I've been reading posts for awhile and I'd like to comment that this is a great site.

My question is regarding the neccessity for a hood on the tank. I am starting a tank with some baby rbps and I don't have a hood for the tank yet. How important is it? I don't want to come home and find any of them laying on the ground next to the tank, but I don't want to get screwed by the pet store on a hood... (Chicago sales tax is a killer) If I do end up getting a hood, I think I want to go with something simple, like a plain glass canopy.
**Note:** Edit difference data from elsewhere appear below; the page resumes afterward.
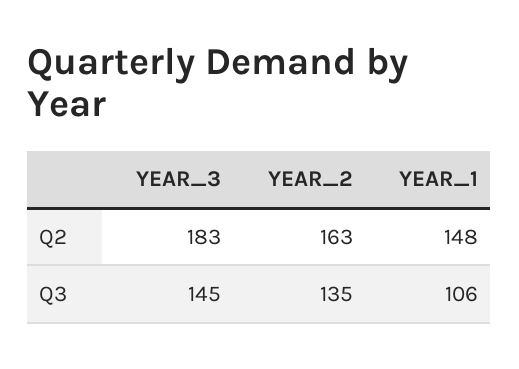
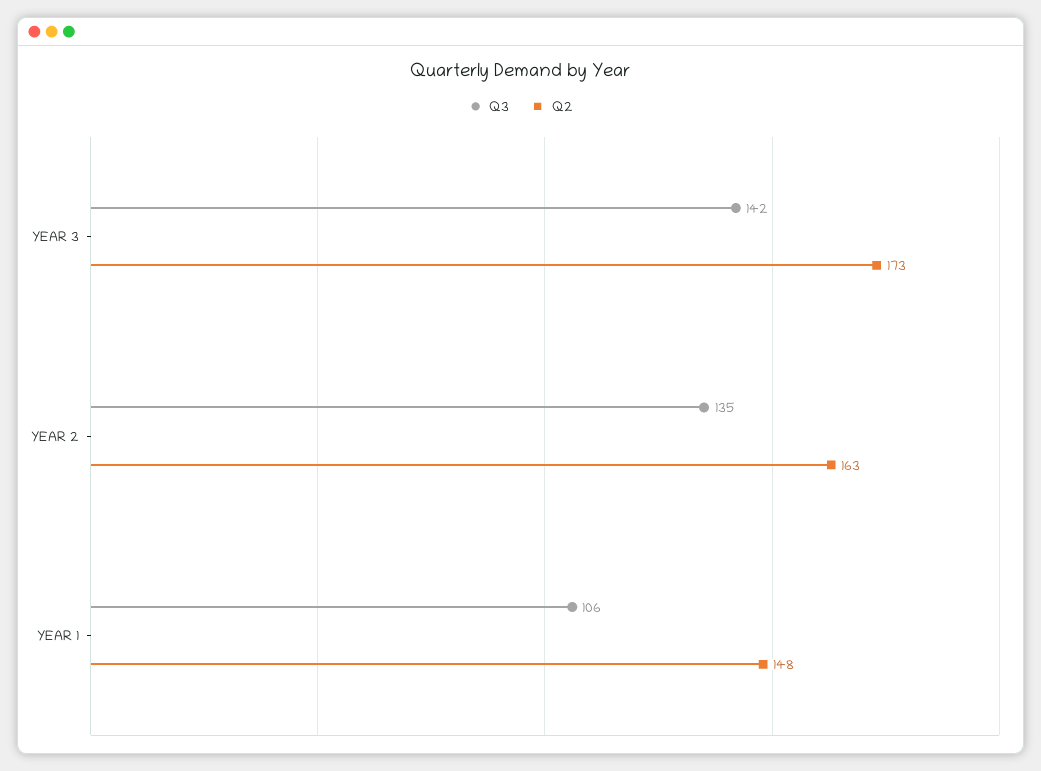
  {
    "Q2": {
-     "YEAR_3": 183,
+     "YEAR_3": 173,
      "YEAR_2": 163,
      "YEAR_1": 148
    },
    "Q3": {
-     "YEAR_3": 145,
+     "YEAR_3": 142,
      "YEAR_2": 135,
      "YEAR_1": 106
    }
  }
Thanks everyone.


----------



## Croz (Jan 29, 2003)

get something. i though the same thing "they will be good untill they are bigger" NOPE!! my biggest jumped out when i was out and died. right now i just have a few pices of glass to cover. untill i got the money to order one.


----------



## Piranha King (Nov 28, 2002)

not only can they jump out, but a lot more water evaporates if you don't have a hood.
wes


----------



## Xenon (Nov 15, 2002)

Welcome to the site rday.


----------



## sccavee (Feb 11, 2003)

I agree that you need something to cover the tank. My P's hit my hood often and I'm sure if it was not there they would be on the floor.


----------



## rday (Mar 10, 2003)

thanks everyone, looks like i'll be picking up a hood with my fishes tonight...


----------



## bobme (Feb 17, 2003)

rday said:


> thanks everyone, looks like i'll be picking up a hood with my fishes tonight...


 Good







take some pics


----------



## GARGOYLE (Feb 12, 2003)

so, what happened?


----------



## pcrose (Mar 9, 2003)

ya good idea on getting a hood keeps dust and stuff out of the tank.


----------



## RhomZilla (Feb 12, 2003)

Yeah, listen to Crozy.. he actually found out the hard way. Yeah hoods are a neccessity. Just like the previous responses, they help keep out dust or unwanted things to go into the tank, helps control the evaporation , and especially to keep your fish from jumping out. If you have a Home Depot near you, they can cut you off a thin layer of plexi for cheap. Its very helpful and affordable for now if you cant get a real hood or canopy.

BTW.. Wlecome to the Board!!!!


----------



## rday (Mar 10, 2003)

i ordered a plain glass canopy from drsfostersmith.com last friday, so tomorrow my fish should be safe and the evaporation should slow down some! the way it is now, even if they decide they want to become terrestrial animals i spend enough time just sitting there watching them that I'll be there to rescue them and chastise them for their misbehavior.


----------